[Data extracted from a collection]
>>>

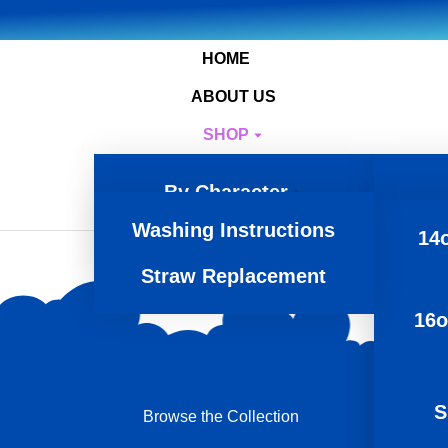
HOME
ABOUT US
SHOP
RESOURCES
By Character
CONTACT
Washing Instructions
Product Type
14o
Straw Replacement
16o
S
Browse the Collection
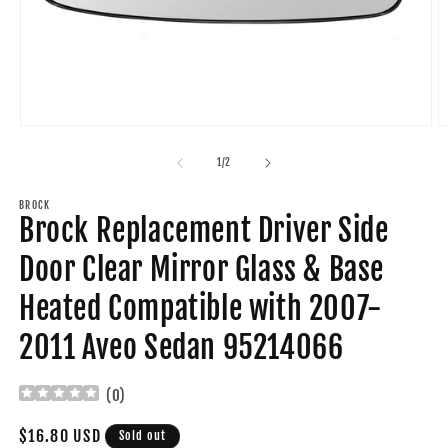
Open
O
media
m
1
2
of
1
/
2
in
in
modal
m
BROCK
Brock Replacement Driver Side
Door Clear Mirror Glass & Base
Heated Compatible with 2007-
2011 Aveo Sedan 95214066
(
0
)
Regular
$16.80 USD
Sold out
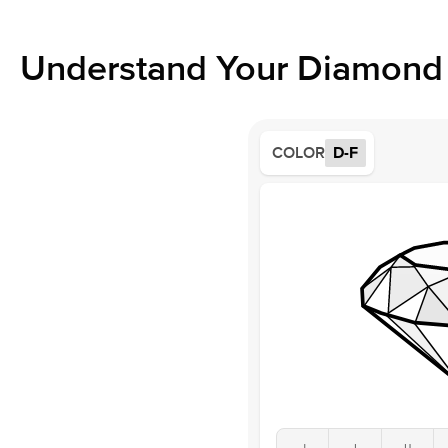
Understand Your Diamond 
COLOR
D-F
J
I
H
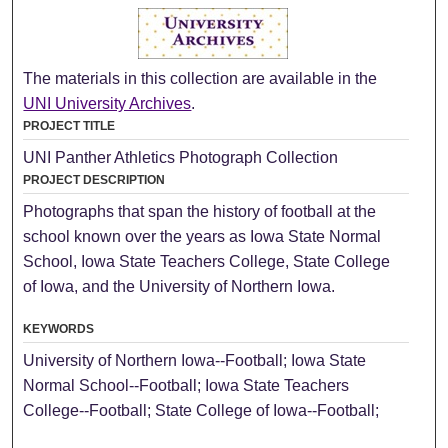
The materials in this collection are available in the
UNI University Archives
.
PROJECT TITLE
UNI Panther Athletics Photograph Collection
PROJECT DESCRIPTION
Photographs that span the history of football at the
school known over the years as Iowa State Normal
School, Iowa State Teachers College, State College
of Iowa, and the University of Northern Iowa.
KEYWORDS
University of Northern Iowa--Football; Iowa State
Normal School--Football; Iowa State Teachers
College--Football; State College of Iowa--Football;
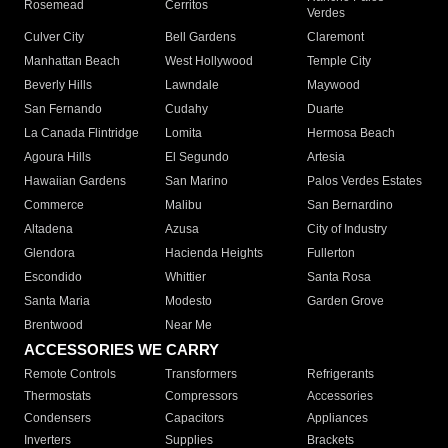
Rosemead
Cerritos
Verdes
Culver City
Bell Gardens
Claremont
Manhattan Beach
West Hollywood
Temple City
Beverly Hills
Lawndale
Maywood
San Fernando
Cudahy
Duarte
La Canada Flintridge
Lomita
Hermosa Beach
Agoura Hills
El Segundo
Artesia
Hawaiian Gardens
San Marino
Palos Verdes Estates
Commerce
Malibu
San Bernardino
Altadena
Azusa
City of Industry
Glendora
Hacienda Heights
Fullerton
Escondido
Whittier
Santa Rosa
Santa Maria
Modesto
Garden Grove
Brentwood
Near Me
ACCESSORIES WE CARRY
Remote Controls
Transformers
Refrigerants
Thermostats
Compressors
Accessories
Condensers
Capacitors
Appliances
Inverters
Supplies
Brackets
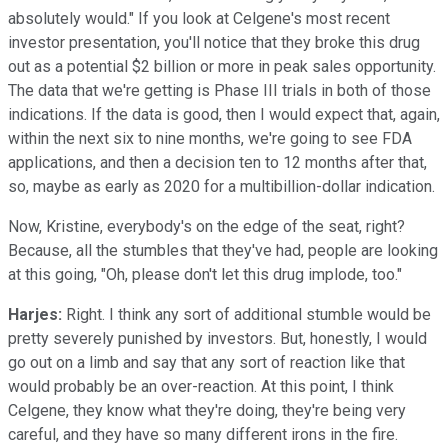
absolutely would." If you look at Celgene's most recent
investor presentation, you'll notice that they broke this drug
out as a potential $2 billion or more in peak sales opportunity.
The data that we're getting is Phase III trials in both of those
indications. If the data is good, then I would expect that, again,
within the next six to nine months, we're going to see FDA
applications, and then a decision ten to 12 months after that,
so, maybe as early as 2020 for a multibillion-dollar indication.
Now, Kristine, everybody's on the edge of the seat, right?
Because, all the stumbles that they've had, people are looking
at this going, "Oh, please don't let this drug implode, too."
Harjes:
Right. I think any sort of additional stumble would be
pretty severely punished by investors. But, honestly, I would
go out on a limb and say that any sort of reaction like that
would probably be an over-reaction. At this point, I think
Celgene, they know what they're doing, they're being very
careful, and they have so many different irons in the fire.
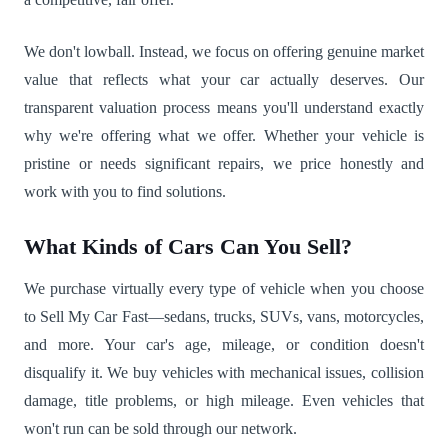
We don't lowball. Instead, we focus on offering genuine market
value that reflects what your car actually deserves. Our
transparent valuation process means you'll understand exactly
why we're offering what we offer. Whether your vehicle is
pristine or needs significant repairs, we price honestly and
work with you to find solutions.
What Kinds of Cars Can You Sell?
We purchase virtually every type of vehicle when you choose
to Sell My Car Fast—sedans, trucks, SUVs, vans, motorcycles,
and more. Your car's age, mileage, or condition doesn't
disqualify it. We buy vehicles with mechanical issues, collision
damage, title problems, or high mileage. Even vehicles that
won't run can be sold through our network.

<<<

## HOW TO COMPLETE THIS TASK
The records above need retyping in full. Omit the pictures, and change nothing else.

## EXERCISE OUTPUT
HOME
ABOUT US
SHOP
RESOURCES
By Character
CONTACT
Washing Instructions
Product Type
14o
Straw Replacement
16o
S
Browse the Collection
Open
O
media
m
1
2
of
1
/
2
in
in
modal
m
BROCK
Brock Replacement Driver Side
Door Clear Mirror Glass & Base
Heated Compatible with 2007-
2011 Aveo Sedan 95214066
(
0
)
Regular
$16.80 USD
Sold out
Understand Your Diamond 
COLOR
D-F
J
I
H
The materials in this collection are available in the
UNI University Archives
.
PROJECT TITLE
UNI Panther Athletics Photograph Collection
PROJECT DESCRIPTION
Photographs that span the history of football at the
school known over the years as Iowa State Normal
School, Iowa State Teachers College, State College
of Iowa, and the University of Northern Iowa.
KEYWORDS
University of Northern Iowa--Football; Iowa State
Normal School--Football; Iowa State Teachers
College--Football; State College of Iowa--Football;
Rosemead
Cerritos
Verdes
Culver City
Bell Gardens
Claremont
Manhattan Beach
West Hollywood
Temple City
Beverly Hills
Lawndale
Maywood
San Fernando
Cudahy
Duarte
La Canada Flintridge
Lomita
Hermosa Beach
Agoura Hills
El Segundo
Artesia
Hawaiian Gardens
San Marino
Palos Verdes Estates
Commerce
Malibu
San Bernardino
Altadena
Azusa
City of Industry
Glendora
Hacienda Heights
Fullerton
Escondido
Whittier
Santa Rosa
Santa Maria
Modesto
Garden Grove
Brentwood
Near Me
ACCESSORIES WE CARRY
Remote Controls
Transformers
Refrigerants
Thermostats
Compressors
Accessories
Condensers
Capacitors
Appliances
Inverters
Supplies
Brackets
absolutely would." If you look at Celgene's most recent
investor presentation, you'll notice that they broke this drug
out as a potential $2 billion or more in peak sales opportunity.
The data that we're getting is Phase III trials in both of those
indications. If the data is good, then I would expect that, again,
within the next six to nine months, we're going to see FDA
applications, and then a decision ten to 12 months after that,
so, maybe as early as 2020 for a multibillion-dollar indication.
Now, Kristine, everybody's on the edge of the seat, right?
Because, all the stumbles that they've had, people are looking
at this going, "Oh, please don't let this drug implode, too."
Harjes:
Right. I think any sort of additional stumble would be
pretty severely punished by investors. But, honestly, I would
go out on a limb and say that any sort of reaction like that
would probably be an over-reaction. At this point, I think
Celgene, they know what they're doing, they're being very
careful, and they have so many different irons in the fire.
We don't lowball. Instead, we focus on offering genuine market
value that reflects what your car actually deserves. Our
transparent valuation process means you'll understand exactly
why we're offering what we offer. Whether your vehicle is
pristine or needs significant repairs, we price honestly and
work with you to find solutions.
What Kinds of Cars Can You Sell?
We purchase virtually every type of vehicle when you choose
to Sell My Car Fast—sedans, trucks, SUVs, vans, motorcycles,
and more. Your car's age, mileage, or condition doesn't
disqualify it. We buy vehicles with mechanical issues, collision
damage, title problems, or high mileage. Even vehicles that
won't run can be sold through our network.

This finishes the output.